→ Try it
Once you reach the line containing "nose: (288, 162)" in the data below, restate each line word for word up to and including the one containing "right knee: (368, 574)".

(Input records Opens)

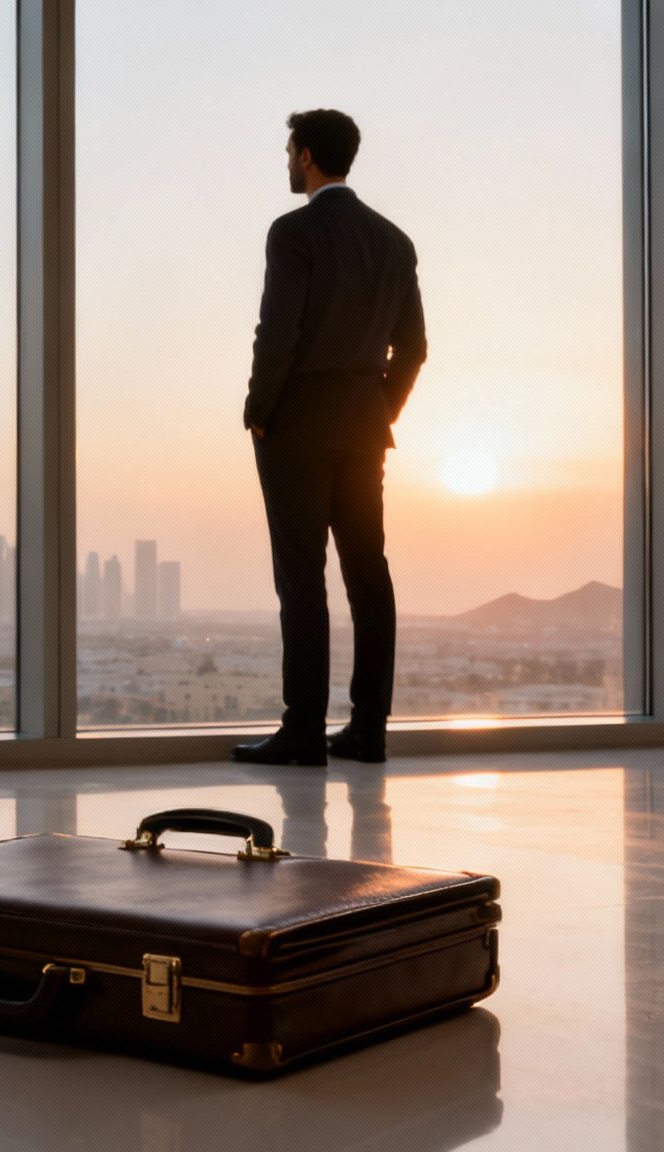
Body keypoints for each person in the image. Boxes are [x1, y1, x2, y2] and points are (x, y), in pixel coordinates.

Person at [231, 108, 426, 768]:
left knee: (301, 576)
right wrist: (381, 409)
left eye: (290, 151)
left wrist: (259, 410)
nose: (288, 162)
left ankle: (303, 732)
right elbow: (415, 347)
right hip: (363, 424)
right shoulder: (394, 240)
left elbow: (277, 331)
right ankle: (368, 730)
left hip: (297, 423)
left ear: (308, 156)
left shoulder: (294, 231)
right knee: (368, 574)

(Input records Closes)
(Input records Opens)

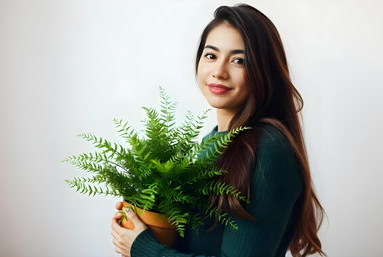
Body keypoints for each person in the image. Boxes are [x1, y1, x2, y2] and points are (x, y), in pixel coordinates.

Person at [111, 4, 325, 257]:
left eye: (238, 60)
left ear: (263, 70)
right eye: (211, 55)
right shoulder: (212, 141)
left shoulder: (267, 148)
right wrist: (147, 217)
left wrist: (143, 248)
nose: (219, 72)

(Input records Closes)

→ Exercise answer
nose: (288, 162)
left ankle: (303, 732)
right elbow: (415, 347)
right hip: (363, 424)
right shoulder: (394, 240)
left elbow: (277, 331)
right ankle: (368, 730)
left hip: (297, 423)
left ear: (308, 156)
left shoulder: (294, 231)
right knee: (368, 574)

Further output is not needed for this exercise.